Mi punto de partida es poner a un lado cualquier cosa atribuida al Buda
en el canon que bien pudiera haber sido dicha por un sacerdote brahmán o un
monje jaina del mismo periodo. Así, cuando el Buda dice que una cierta acción
producirá un buen o mal resultado en un cielo o infierno futuro, o cuando habla
de poner punto final al ciclo repetitivo de renacimiento y muerte para alcanzar
el nirvana, las tomo como declaraciones determinadas por la opinión metafísica
común de esa época más que como reflejo de un componente intrínseco del dharma.
De esta manera, doy central importancia a esas enseñanzas del dharma del Buda
que no pueden derivarse de la cosmovisión india del siglo V aC.
Como tentativa, sugiero que este “descarte” de posturas metafísicas nos
deja con cuatro ideas distintivas básicas que no parecen tener precedentes
directos en la tradición india. Las llamo las cuatro “P”s:
1
El principio de condicionalidad
2
El proceso de las cuatro nobles tareas
(verdades)
3
La práctica de la atención
4
El poder de la autosuficiencia
Hace algún tiempo me di cuenta de que lo que más me costaba aceptar del
budismo eran esas creencias que compartía con sus religiones indias hermanas:
el hinduismo y el jainismo. Sin embargo, cuando pones a un lado esas creencias,
no te quedas con una enseñanza fragmentaria y mutilada, sino con un marco ético,
filosófico y práctico enteramente adecuado para vivir tu vida en este mundo. Así,
lo verdaderamente original en las enseñanzas del Buda, descubrí, era su
perspectiva secular.

| REQUISITOS DEL EJERCICIO |
1 - Transcriba sin cambios el pasaje del fragmento sobre las enseñanzas del Buda comprendido entre "Mi punto de" y "siglo V aC.", ambos inclusive.
2 - Prosiga la redacción del fragmento sobre las enseñanzas del Buda a partir de su última oración.

| DATOS PROPORCIONADOS |
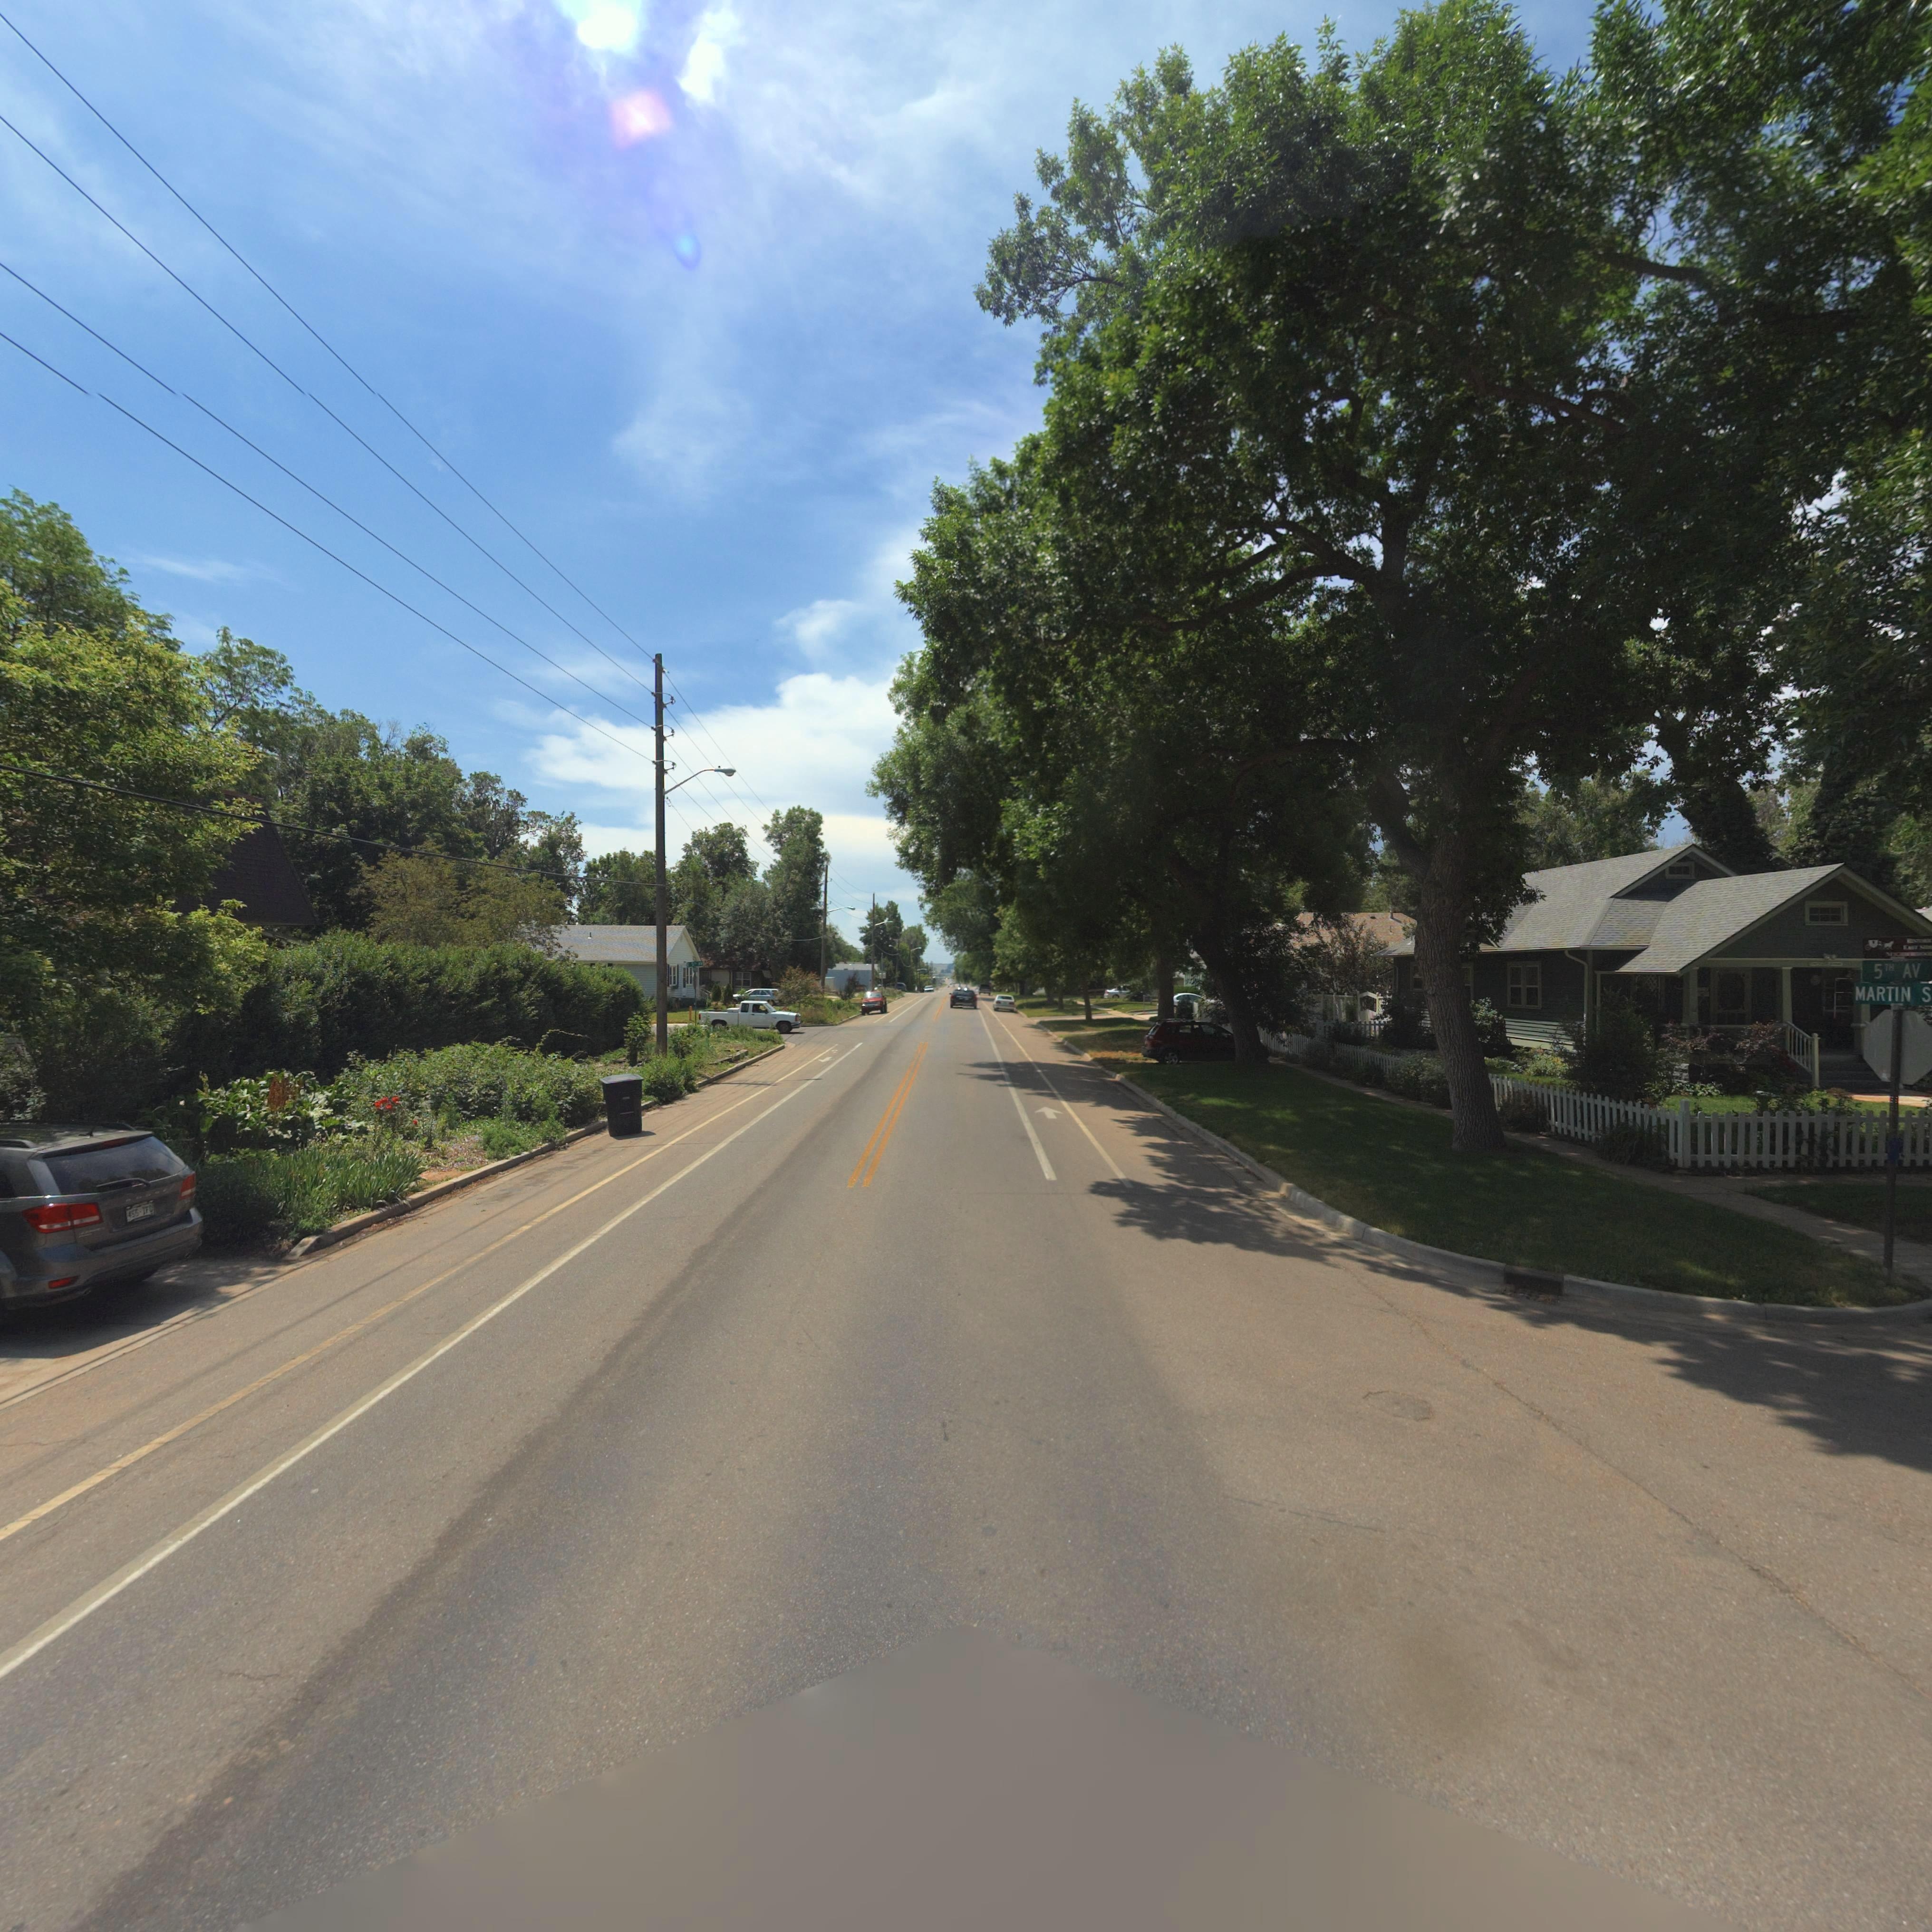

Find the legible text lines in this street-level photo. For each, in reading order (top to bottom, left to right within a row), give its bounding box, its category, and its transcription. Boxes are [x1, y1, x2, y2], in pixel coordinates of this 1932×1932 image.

[687, 961, 702, 966] StreetName: E 9** **
[1874, 963, 1921, 979] StreetName: 5TH AV
[1855, 986, 1931, 1003] StreetName: MARTIN S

| RESPUESTAS DEL EJERCICIO |
1 -
Mi punto de partida es poner a un lado cualquier cosa atribuida al Buda
en el canon que bien pudiera haber sido dicha por un sacerdote brahmán o un
monje jaina del mismo periodo. Así, cuando el Buda dice que una cierta acción
producirá un buen o mal resultado en un cielo o infierno futuro, o cuando habla
de poner punto final al ciclo repetitivo de renacimiento y muerte para alcanzar
el nirvana, las tomo como declaraciones determinadas por la opinión metafísica
común de esa época más que como reflejo de un componente intrínseco del dharma.
De esta manera, doy central importancia a esas enseñanzas del dharma del Buda
que no pueden derivarse de la cosmovisión india del siglo V aC.

2 -
Y cuando pones a un lado los atributos casi-divinos que se cree que la
figura del Buda poseía –una protuberancia carnosa en la cabeza, piel dorada,
etc.– y te centras en los episodios del canon que relatan sus relaciones, a
menudo tensas, con sus contemporáneos, entonces la humanidad de Siddhattha
Gotama también empieza a emerger con más claridad. Todo esto apoya lo que el
académico británico Trevor Ling conjeturó hace casi cincuenta años: que lo que
ahora conocemos como “budismo” empezó su vida como una civilización o cultura
embriónica y luego mutó a otra religión india organizada.
Por lo tanto, el budismo secular, que aspira a articular una forma de
practicar el dharma en este mundo y época, encuentra su justificación en su
retorno crítico a las fuentes canónicas y su intento de recobrar una visión del
propio saeculum de Gotama.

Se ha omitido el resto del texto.